Faith statements are only problematic if faculty are prohibited from teaching theories or facts that conflict with the religious views espoused by their schools, many educators contend.
At Patrick Henry College, creationism was taught as a stronger scientific argument than evolution. The college was denied accreditation by the American Academy for Liberal Education last year, saying its faith statement restricted “liberty of thought and freedom of speech.” The college amended its policy and subsequently was awarded pre-accreditation status, said Wallin, the organization’s president.
“It was a problem because they taught that not as a religious belief but a scientific truth,” Wallin said. “That was so stifling, it left little room for discussion.”
Even at highly regarded Wheaton College in Illinois, trustees opted three years ago to ignore the objections of students and colleagues of a professor of anthropology and not reappoint him to his position. They said he gave little credence to creationism during his lectures on human origins.
But Braskamp, the Loyola University professor and a Presbyterian, said he feels more freedom to explore controversial issues at that Jesuit school than he did in his 23 years at a public institution, the University of Illinois.
At a public university, he explained, a professor is apt to feel more constrained in discussing religious issues because of concerns about separation of church and state. At Loyola, “I can express my own views a little easier.”
“Nobody has unlimited freedom,” Braskamp added. “It’s the choice of a faculty member whether they can live under those restrictions.”
Wallin agrees. “Most of the (faith statements) I’ve seen are not that restrictive. Usually professors who are quite religious tolerate different viewpoints and arguments.”
More continue to graduate school
At Palm Beach Atlantic, professors “must have a Christian commitment and the ability to integrate Christian faith with traditional course work.”
“Everyone has a worldview, a framework through which we experience the world and make choices about our lives,” said Joseph Kloba, PBAU’s provost. “Faculty at Palm Beach Atlantic University share a distinctive Christian worldview with their students in addition to examining other worldviews that may impact the content of the various academic disciplines.”

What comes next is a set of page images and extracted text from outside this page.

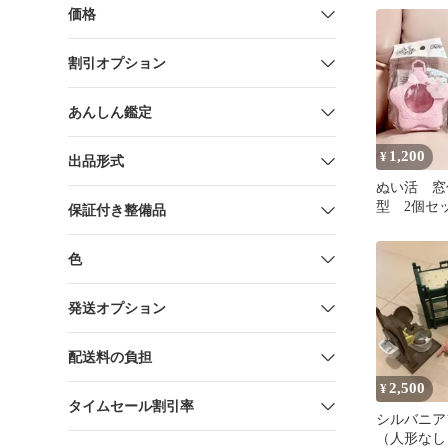
価格
割引オプション
あんしん鑑定
1,200
¥
出品形式
ぬい活 窓
型 2個セ
保証付き整備品
ク 水色
色
発送オプション
配送料の負担
2,500
¥
タイムセール割引率
シルバニア
（人形なし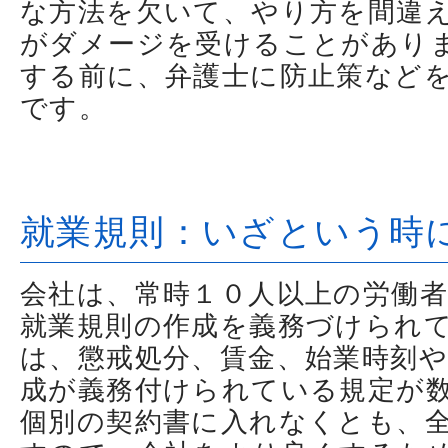
な方法を欠いて、やり方を間違
がダメージを受けることがあり
する前に、弁護士に防止策など
です。
就業規則：いざという時
会社は、常時１０人以上の労働
就業規則の作成を義務づけられ
は、懲戒処分、賃金、始業時刻や
成が義務付けられている規定が
個別の契約書に入れなくとも、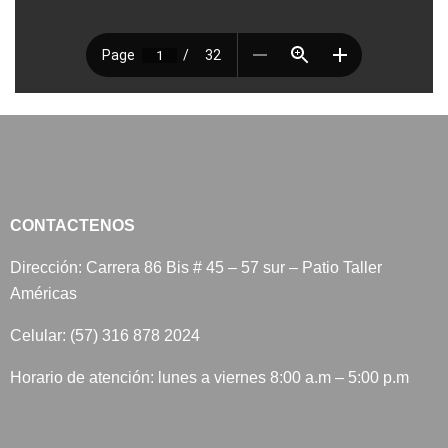
CONTACTENOS
Dirección: Carrera 86 Bis # 45 – 57 sur – Patio Taller
Américas
Celular: (57) 316 878 2024
Horario de atención: lunes a viernes 8:00 a.m – 5:00 p.m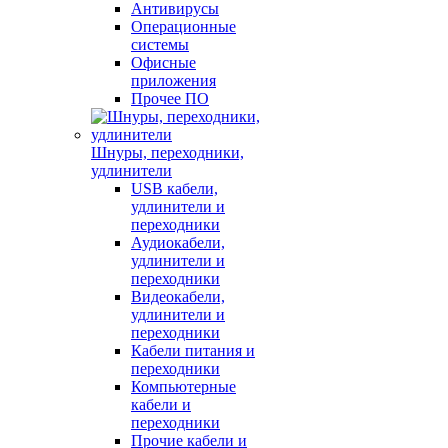
Антивирусы
Операционные
системы
Офисные
приложения
Прочее ПО
Шнуры, переходники,
удлинители
USB кабели,
удлинители и
переходники
Аудиокабели,
удлинители и
переходники
Видеокабели,
удлинители и
переходники
Кабели питания и
переходники
Компьютерные
кабели и
переходники
Прочие кабели и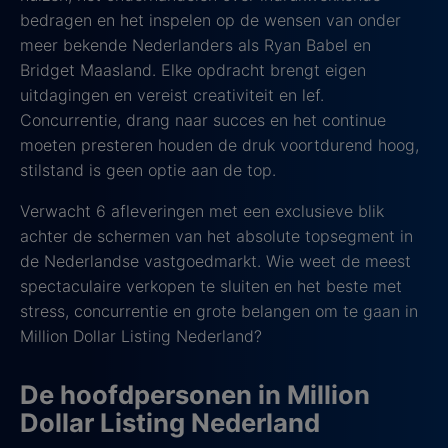
bedragen en het inspelen op de wensen van onder
meer bekende Nederlanders als Ryan Babel en
Bridget Maasland. Elke opdracht brengt eigen
uitdagingen en vereist creativiteit en lef.
Concurrentie, drang naar succes en het continue
moeten presteren houden de druk voortdurend hoog,
stilstand is geen optie aan de top.
Verwacht 6 afleveringen met een exclusieve blik
achter de schermen van het absolute topsegment in
de Nederlandse vastgoedmarkt. Wie weet de meest
spectaculaire verkopen te sluiten en het beste met
stress, concurrentie en grote belangen om te gaan in
Million Dollar Listing Nederland?
De hoofdpersonen in Million
Dollar Listing Nederland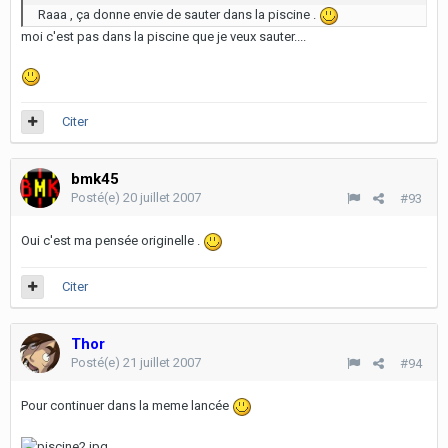
Raaa , ça donne envie de sauter dans la piscine .
moi c'est pas dans la piscine que je veux sauter....
Citer
bmk45
Posté(e)
20 juillet 2007
#93
Oui c'est ma pensée originelle .
Citer
Thor
Posté(e)
21 juillet 2007
#94
Pour continuer dans la meme lancée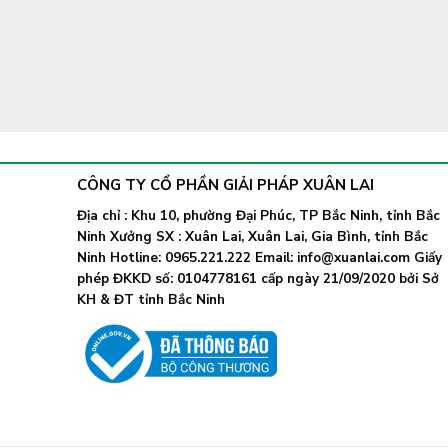
CÔNG TY CỔ PHẦN GIẢI PHÁP XUÂN LAI
Địa chỉ : Khu 10, phường Đại Phúc, TP Bắc Ninh, tỉnh Bắc
Ninh Xưởng SX : Xuân Lai, Xuân Lai, Gia Bình, tỉnh Bắc
Ninh Hotline: 0965.221.222 Email: info@xuanlai.com Giấy
phép ĐKKD số: 0104778161 cấp ngày 21/09/2020 bởi Sở
KH & ĐT tỉnh Bắc Ninh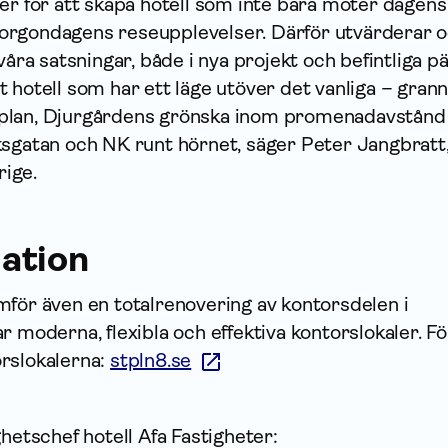
er för att skapa hotell som inte bara möter dagens
orgondagens reseupplevelser. Därför utvärderar 
våra satsningar, både i nya projekt och befintliga pä
 hotell som har ett läge utöver det vanliga – gran
plan, Djurgårdens grönska inom promenadavstånd
ksgatan och NK runt hörnet, säger Peter Jangbratt
ige.
ation
mför även en totalrenovering av kontorsdelen i
r moderna, flexibla och effektiva kontorslokaler. F
rslokalerna:
stpln8.se
ghetschef hotell Afa Fastigheter: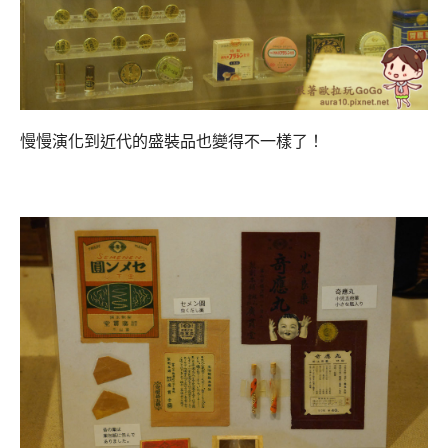
慢慢演化到近代的盛裝品也變得不一樣了！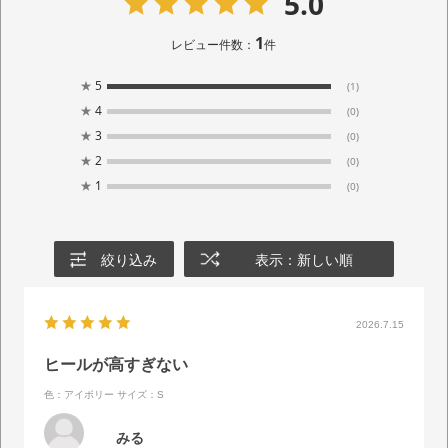
5.0
1
レビュー件数：
件
★
5
(1)
★
4
(0)
★
3
(0)
★
2
(0)
★
1
(0)
絞り込み
表示：新しい順
2026.7.15
ヒールが高すぎない
色：アイボリー
サイズ：S
みる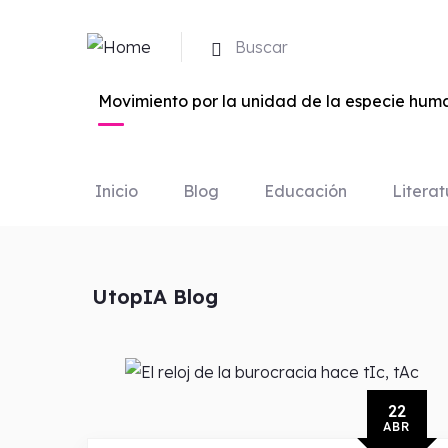
Buscar
Movimiento por la unidad de la especie huma
Inicio
Blog
Educación
Literat
UtopIA Blog
22
ABR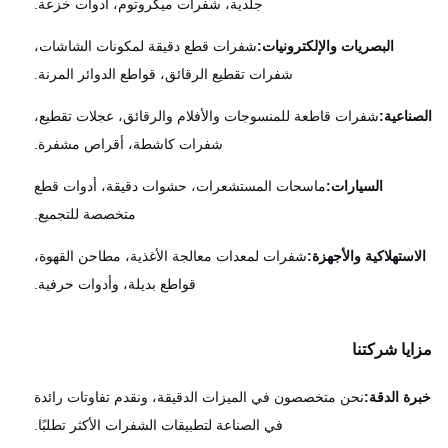
جلدية، شفرات ميكروتوم، أدوات خزعة.
البصريات والإلكترونيات:
شفرات قطع دقيقة لمكونات الشاشات،
شفرات تقطيع الرقائق، قواطع الدوائر المرنة.
ناعية:
شفرات قاطعة للمنسوجات والأفلام والرقائق، عجلات تقطيع،
شفرات كاشطة، أقراص مشفرة.
السيارات:
ماسحات المستشعرات، حشوات دقيقة، أدوات قطع
متخصصة للتجميع.
استهلاكية والأجهزة:
شفرات لمعدات معالجة الأغذية، مطاحن القهوة،
قواطع بديلة، وأدوات حرفية.
يا شركتنا
ة الدقة:
نحن متخصصون في الميزات الدقيقة، ونقدم تفاوتات رائدة
في الصناعة لتطبيقات الشفرات الأكثر تطلبًا.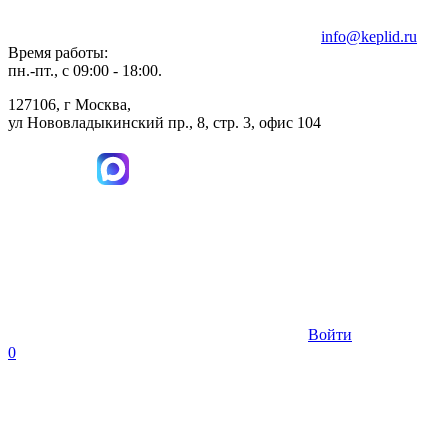
info@keplid.ru
Время работы:
пн.-пт., с 09:00 - 18:00.
127106, г Москва,
ул Нововладыкинский пр., 8, стр. 3, офис 104
Войти
0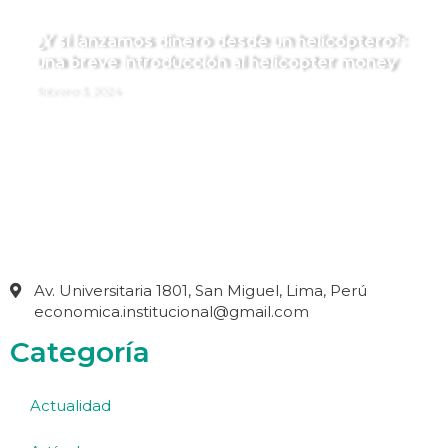
¿Y si lanzamos dinero desde un helicóptero?:
una breve introducción al helicopter money
febrero 3, 2024
Av. Universitaria 1801, San Miguel, Lima, Perú
economica.institucional@gmail.com
Categoría
Actualidad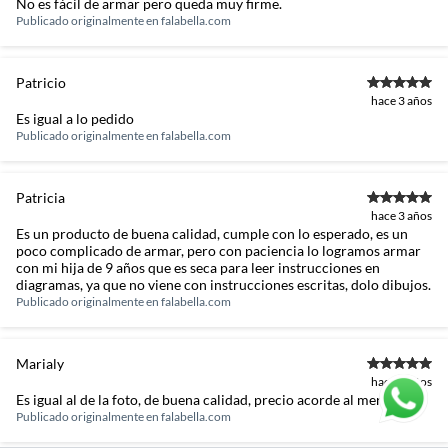
No es fácil de armar pero queda muy firme.
Publicado originalmente en
falabella.com
Patricio
hace 3 años
Es igual a lo pedido
Publicado originalmente en
falabella.com
Patricia
hace 3 años
Es un producto de buena calidad, cumple con lo esperado, es un
poco complicado de armar, pero con paciencia lo logramos armar
con mi hija de 9 años que es seca para leer instrucciones en
diagramas, ya que no viene con instrucciones escritas, dolo dibujos.
Publicado originalmente en
falabella.com
Marialy
hace 3 años
Es igual al de la foto, de buena calidad, precio acorde al mercado
Publicado originalmente en
falabella.com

As PBAU has matured, it has raised its admissions requirements while adding several new schools of study, said James, the enrollment administrator. The average freshman now entering Palm Beach Atlantic has nearly a 3.5 grade point average and a SAT score of 1100, he said.
That’s been another key to the success of evangelical colleges and universities, said Pals of the National Association of Independent Colleges and Universities. They have improved their reputations, he said, by offering more advanced degrees and new majors, while also attracting more academically gifted students than previously.
“You see more of their graduates going on to graduate school than in the past,” Pals said.
“In general, evangelical colleges have been becoming more scholarly,” Braskamp said. “(Secular) universities are much more open to these graduates than 10 or 15 years ago.”